§ TAREFAS PROPOSTAS:
A – Indique se cada uma das afirmações seguintes está de acordo com o texto sobre o Portugal Fashion, respondendo sim ou não e citando as palavras do texto que o comprovam: (i) Andreia Reimão venceu o Bloom com 23 anos; (ii) Sílvia Rocha foi finalista do Bloom em 2019; (iii) a final do Bloom teve lugar na ESAP.
B – Segundo o texto sobre o Portugal Fashion, em que se inspira a colecção da próxima Primavera/Verão da Ahcor?
C – Prossiga o texto sobre o segundo dia do Portugal Fashion a partir da última frase apresentada.

§ FONTE:
+++

Ao segundo dia de Portugal Fashion, o estúdio de Ernest W. Baker e a vencedora do Bloom
A tarde de desfiles na Alfândega do Porto ficou marcada pela final do concurso de jovens talentos do certame. Andreia Reimão de 23 anos saiu vencedora.
Na Escola Superior Artística do Porto (ESAP), o mobiliário de sala de aula dá lugar a charriots e os alunos esperam ansiosamente pelo primeiro desfile, no segundo dia do 51.º Portugal Fashion. A manhã é dedicada aos novos talentos, com destaque para Ahcor, a marca de Sílvia Rocha. Durante a tarde, depois de uma visita ao novo estúdio da Ernest W. Baker, foi a Alfândega, casa mãe do evento, a receber a final do concurso Bloom, com Andreia Reimão a sagrar-se vencedora.
“Se calhar pomos primeiro um coordenado mais branco”, sugere Sílvia Rocha, enquanto prepara o alinhamento do desfile nos bastidores. “Mas se calhar este vestido é melhor para fechar o desfile”, muda de ideias. A jovem criadora foi uma das finalistas do Bloom em 2021 e, desde então, apresenta, a cada estação, uma nova colecção da Ahcor, a marca que faz um trocadilho com o seu apelido.
Nos cabides tem a colecção da próxima Primavera/Verão, inspirada no tempo ─ ou melhor, “na falta dele”, diz. “É uma procura de tentar dar resposta a esta urgência que nos foi posta, de termos de estar constante a oferecer coisas novas”, explica a designer de 25 anos ao PÚBLICO. Essa pressa, afecta o processo criativo: “A parte boa de criar parece que desaparece.”

+++

§ MATERIAL APRESENTADO:
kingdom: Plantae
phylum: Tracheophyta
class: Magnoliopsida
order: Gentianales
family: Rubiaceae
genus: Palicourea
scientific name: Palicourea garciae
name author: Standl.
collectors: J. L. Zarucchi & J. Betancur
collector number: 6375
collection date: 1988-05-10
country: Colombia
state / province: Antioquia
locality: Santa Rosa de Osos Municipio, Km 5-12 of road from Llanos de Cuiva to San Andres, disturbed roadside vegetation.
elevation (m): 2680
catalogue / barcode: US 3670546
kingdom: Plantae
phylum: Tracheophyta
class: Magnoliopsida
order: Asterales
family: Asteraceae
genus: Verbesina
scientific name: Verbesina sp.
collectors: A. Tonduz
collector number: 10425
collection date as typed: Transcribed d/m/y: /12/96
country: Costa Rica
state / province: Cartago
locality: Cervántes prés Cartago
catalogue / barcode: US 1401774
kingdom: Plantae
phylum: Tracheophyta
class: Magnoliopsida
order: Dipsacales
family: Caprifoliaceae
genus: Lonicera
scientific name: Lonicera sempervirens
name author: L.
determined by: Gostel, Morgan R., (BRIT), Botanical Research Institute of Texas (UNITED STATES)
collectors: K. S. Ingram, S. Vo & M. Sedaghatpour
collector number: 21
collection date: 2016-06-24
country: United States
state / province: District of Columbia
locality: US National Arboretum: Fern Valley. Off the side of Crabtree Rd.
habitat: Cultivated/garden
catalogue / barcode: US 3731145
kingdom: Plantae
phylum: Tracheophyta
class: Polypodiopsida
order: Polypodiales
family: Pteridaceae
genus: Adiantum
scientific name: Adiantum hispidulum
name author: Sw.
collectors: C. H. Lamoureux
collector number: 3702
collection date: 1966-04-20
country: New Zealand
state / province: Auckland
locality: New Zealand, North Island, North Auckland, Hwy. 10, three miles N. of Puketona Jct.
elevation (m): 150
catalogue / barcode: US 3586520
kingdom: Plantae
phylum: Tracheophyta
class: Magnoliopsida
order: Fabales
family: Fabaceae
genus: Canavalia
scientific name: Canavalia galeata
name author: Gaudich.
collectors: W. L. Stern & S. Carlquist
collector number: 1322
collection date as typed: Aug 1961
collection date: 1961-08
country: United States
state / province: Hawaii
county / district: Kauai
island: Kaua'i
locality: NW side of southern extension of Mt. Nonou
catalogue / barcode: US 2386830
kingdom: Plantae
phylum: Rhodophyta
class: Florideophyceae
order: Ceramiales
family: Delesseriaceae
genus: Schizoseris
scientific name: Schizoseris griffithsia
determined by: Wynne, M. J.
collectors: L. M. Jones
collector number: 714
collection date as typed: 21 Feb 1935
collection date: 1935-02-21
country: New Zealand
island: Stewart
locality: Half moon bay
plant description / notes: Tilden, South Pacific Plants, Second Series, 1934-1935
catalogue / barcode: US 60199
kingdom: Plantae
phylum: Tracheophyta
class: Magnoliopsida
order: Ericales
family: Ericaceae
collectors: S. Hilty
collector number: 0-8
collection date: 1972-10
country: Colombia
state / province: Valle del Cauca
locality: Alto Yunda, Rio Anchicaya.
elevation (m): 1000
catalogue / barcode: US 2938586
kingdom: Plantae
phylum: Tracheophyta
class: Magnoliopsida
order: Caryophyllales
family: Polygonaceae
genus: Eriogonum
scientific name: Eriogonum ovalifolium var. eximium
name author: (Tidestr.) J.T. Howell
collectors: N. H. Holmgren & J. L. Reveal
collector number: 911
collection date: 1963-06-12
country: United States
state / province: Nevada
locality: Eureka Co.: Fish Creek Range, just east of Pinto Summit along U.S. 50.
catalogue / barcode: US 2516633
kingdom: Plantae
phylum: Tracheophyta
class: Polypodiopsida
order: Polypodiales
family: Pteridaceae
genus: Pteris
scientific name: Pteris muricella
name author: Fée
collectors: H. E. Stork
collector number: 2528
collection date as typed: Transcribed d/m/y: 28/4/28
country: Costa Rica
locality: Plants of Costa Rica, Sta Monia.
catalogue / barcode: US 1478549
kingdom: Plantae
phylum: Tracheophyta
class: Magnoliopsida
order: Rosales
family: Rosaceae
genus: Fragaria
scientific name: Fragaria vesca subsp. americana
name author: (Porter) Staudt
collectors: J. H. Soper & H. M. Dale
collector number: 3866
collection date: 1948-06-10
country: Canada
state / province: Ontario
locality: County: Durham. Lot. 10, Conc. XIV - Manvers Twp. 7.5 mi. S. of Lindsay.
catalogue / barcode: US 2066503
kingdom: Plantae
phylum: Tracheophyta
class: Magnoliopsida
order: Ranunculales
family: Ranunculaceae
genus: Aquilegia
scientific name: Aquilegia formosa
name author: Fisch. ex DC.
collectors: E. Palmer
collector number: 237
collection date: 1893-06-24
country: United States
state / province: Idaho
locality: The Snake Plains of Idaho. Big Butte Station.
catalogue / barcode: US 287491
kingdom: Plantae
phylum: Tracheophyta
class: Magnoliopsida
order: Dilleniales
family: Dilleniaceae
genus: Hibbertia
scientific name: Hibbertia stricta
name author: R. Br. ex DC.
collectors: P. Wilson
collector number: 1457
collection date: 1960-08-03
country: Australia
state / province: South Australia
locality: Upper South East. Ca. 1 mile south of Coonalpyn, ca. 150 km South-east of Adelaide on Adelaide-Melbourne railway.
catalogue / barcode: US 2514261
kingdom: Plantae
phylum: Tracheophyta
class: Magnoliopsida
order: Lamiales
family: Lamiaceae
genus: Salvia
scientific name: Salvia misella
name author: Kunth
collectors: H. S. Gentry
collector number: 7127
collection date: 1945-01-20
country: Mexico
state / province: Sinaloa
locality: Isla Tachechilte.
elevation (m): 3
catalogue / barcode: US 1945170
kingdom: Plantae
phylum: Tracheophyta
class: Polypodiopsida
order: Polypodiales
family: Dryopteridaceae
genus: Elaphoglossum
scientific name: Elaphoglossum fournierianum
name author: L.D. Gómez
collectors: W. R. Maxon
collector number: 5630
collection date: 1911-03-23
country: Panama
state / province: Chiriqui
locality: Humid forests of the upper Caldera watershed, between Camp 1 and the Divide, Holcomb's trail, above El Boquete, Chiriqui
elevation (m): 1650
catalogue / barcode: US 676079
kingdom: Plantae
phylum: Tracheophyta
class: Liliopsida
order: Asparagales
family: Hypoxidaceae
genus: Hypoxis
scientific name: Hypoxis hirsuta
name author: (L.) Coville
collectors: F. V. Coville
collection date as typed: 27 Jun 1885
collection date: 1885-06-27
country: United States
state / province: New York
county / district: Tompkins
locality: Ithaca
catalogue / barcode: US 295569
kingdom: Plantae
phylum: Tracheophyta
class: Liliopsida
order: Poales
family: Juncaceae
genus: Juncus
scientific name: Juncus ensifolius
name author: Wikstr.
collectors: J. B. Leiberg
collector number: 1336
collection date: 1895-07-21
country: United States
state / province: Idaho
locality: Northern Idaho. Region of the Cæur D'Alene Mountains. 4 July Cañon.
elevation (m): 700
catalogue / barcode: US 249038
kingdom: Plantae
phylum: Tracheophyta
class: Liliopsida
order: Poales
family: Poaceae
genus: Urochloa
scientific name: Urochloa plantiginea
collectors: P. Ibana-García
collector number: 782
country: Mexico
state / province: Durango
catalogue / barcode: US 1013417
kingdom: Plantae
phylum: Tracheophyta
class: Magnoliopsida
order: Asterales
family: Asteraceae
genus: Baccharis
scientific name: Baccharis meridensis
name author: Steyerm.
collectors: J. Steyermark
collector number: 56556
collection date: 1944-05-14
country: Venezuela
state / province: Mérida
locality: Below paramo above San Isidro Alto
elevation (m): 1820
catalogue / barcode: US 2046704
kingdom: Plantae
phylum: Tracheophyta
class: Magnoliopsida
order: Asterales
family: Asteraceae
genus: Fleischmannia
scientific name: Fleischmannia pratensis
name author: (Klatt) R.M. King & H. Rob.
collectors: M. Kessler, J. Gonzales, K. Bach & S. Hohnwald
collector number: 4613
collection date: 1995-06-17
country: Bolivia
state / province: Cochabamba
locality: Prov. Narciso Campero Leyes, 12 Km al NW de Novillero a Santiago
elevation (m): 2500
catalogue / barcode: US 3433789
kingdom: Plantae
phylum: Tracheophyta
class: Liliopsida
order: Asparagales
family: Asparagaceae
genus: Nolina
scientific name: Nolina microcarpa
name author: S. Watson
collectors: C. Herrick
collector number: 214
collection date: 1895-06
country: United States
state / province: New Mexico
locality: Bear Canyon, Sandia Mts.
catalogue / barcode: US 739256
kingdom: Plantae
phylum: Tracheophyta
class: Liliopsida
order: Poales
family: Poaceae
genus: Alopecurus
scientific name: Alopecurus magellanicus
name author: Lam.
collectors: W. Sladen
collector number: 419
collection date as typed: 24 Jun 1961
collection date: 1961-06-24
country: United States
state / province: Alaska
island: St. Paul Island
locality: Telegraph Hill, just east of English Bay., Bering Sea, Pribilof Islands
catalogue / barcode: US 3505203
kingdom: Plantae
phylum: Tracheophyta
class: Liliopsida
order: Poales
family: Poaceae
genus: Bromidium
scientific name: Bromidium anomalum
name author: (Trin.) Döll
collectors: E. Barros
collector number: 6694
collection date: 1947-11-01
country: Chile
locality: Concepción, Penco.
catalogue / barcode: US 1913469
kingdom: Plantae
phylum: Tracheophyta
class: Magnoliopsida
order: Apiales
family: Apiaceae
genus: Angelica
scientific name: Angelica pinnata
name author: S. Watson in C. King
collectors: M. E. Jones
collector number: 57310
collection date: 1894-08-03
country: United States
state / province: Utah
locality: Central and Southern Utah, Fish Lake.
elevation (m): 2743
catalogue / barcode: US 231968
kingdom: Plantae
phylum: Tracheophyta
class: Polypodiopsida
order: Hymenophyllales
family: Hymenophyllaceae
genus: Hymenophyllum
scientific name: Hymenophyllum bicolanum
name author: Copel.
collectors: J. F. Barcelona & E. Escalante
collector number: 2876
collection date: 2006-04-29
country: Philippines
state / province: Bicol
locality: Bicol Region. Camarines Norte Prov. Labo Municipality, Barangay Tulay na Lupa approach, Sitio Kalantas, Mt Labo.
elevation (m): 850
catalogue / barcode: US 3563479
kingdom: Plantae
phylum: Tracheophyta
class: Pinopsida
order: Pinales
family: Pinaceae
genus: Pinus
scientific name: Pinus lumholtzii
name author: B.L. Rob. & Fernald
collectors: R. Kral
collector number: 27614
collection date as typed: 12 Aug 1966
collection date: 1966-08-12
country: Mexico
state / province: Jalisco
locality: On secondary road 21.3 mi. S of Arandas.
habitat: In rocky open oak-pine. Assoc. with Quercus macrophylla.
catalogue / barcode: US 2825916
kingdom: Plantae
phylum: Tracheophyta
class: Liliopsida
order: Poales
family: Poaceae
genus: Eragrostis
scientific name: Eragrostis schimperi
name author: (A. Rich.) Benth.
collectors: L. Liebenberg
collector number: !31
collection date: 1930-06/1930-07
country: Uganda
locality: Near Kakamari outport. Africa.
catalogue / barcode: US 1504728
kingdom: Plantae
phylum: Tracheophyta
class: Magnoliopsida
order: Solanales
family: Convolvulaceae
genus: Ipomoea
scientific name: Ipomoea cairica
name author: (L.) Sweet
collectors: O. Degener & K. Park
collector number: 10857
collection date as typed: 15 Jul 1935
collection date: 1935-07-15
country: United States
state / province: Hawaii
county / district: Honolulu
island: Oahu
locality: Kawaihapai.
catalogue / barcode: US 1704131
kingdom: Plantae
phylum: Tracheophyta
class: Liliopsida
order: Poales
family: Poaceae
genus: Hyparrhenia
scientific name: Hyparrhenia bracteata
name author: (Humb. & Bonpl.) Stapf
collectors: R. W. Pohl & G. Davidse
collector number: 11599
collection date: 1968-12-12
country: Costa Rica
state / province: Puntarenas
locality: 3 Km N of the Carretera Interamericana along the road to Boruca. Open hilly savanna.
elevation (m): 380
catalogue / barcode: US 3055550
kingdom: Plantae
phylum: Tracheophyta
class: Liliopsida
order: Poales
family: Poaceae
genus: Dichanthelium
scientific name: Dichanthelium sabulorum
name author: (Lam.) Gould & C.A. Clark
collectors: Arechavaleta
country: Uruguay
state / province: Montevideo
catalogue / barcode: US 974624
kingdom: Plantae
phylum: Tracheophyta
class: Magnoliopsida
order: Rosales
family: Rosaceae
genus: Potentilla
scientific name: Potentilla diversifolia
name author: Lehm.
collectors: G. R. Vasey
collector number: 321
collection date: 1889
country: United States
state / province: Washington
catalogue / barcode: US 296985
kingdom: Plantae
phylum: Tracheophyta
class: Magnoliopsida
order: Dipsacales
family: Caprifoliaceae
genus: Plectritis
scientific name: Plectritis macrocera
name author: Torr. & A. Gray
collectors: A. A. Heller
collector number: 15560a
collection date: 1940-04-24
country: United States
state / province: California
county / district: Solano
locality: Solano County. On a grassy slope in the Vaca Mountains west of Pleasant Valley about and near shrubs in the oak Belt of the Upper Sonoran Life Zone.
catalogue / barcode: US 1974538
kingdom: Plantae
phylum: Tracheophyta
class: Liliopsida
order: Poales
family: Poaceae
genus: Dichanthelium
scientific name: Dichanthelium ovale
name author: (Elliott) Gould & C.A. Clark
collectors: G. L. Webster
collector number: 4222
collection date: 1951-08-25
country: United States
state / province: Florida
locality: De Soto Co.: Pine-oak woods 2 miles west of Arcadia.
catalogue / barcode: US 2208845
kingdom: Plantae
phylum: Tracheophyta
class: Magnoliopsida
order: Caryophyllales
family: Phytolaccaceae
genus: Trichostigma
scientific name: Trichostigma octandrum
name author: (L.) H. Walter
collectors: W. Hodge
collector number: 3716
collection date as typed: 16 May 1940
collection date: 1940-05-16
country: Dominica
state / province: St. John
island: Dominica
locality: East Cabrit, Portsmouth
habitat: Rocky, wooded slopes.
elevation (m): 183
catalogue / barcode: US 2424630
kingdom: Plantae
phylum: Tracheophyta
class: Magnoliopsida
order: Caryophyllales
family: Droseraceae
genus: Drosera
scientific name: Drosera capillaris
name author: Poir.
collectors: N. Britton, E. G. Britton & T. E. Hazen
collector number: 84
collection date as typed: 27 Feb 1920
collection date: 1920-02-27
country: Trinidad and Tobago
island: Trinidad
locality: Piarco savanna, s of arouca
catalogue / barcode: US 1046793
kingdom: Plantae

+++

§ RESPOSTAS:
A –
(i) Sim: "Andreia Reimão de 23 anos saiu vencedora."
(ii) Não: "A jovem criadora foi uma das finalistas do Bloom em 2021"
(iii) Não: "foi a Alfândega, casa mãe do evento, a receber a final do concurso Bloom"

B – Inspira-se no tempo, ou melhor, na falta dele.

C –
Na proposta Tempos, joga com os contrastes do valor do tempo também nas próprias peças, que oscilam entre as mais simples e comerciais, como as T-shirts e sweaters, e as mais experimentais, em tule e rede, por exemplo. “Quis reflectir o tempo que é preciso dedicar a cada peça, falando da modelagem, há algumas que demoram dois dias a construir. É uma dualidade porque uma coisa tão boa se pode tornar desagradável por falta de tempo”, lamenta.
Nesse sentido, apresentar todas as estações pode ser um desafio complexo, reconhece. Por isso, para combater essa luta contra o tempo, decidiu que todas as colecções, independentemente da estação, estarão à venda logo depois do desfile. “É uma tentativa que faço de internacionalizar a marca”, explica, lembrando que, para já, só vende numa loja em Toronto, no Canadá, além do atelier da marca no Porto e das encomendas online.
Em termos de materiais, Sílvia Rocha aposta em tecidos que são restos de produção ─ à semelhança de muitos jovens designers, não só pela sustentabilidade, mas também por questões de orçamento. A criadora destaca um tecido bege em xadrez que inicialmente era pensado para cortinados e que se tornou umas das estrelas da proposta. Há, ainda, uma ganga branca com um padrão animal quase imperceptível. “Para mim é quase uma metáfora de que não estamos só a trabalhar num sentido. Por exemplo, sou designer de moda, mas ultimamente tenho feito projectos no teatro como figurinista.”
Um dos elementos decorativos transversal em Tempos são as flores em missangas, replicadas no rosto dos modelos na passerelle. “Isto é sobre a dedicação que se dá às peças, as flores simbolizam isso, pelo tempo que demoram a florescer”, explica. A apresentação de Sílvia Rocha, que encerrou a manhã de desfiles na ESAP, depois de Diogo van der Sandt e Kente Gentlemen, terminou com uma bailarina de dança contemporânea que parecia lutar contra o tempo, que nos escapa por entre os dedos.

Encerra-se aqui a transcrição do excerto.